What is required: Instruction for the entries that follow: retype exactly the lines from the line with "Taigi, švietimui –" to the line with "atliekamas chirurginiu arba", both included, and omit all others.

Available data:
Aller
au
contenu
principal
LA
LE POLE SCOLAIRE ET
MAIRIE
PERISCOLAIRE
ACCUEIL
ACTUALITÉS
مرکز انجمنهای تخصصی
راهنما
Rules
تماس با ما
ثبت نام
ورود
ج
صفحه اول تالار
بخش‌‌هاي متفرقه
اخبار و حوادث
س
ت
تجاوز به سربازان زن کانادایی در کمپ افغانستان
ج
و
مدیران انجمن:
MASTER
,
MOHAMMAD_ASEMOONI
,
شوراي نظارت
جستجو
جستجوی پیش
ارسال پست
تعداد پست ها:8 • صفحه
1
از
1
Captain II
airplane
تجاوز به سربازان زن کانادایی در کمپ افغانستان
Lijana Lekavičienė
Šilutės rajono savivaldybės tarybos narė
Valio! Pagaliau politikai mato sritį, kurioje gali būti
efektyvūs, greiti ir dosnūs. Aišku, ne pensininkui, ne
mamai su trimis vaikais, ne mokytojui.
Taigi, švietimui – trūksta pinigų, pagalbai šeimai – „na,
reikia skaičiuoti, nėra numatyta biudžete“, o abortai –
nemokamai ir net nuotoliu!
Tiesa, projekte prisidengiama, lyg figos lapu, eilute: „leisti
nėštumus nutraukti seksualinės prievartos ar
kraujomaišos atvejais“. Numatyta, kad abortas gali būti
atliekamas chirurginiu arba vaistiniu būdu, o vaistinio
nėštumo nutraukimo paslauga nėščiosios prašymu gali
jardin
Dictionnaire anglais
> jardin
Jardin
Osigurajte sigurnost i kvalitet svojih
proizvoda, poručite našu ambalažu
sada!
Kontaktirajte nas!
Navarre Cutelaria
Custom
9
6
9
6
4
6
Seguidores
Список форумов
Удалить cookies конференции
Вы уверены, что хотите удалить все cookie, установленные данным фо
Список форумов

Result for this exercise:
Taigi, švietimui – trūksta pinigų, pagalbai šeimai – „na,
reikia skaičiuoti, nėra numatyta biudžete“, o abortai –
nemokamai ir net nuotoliu!
Tiesa, projekte prisidengiama, lyg figos lapu, eilute: „leisti
nėštumus nutraukti seksualinės prievartos ar
kraujomaišos atvejais“. Numatyta, kad abortas gali būti
atliekamas chirurginiu arba vaistiniu būdu, o vaistinio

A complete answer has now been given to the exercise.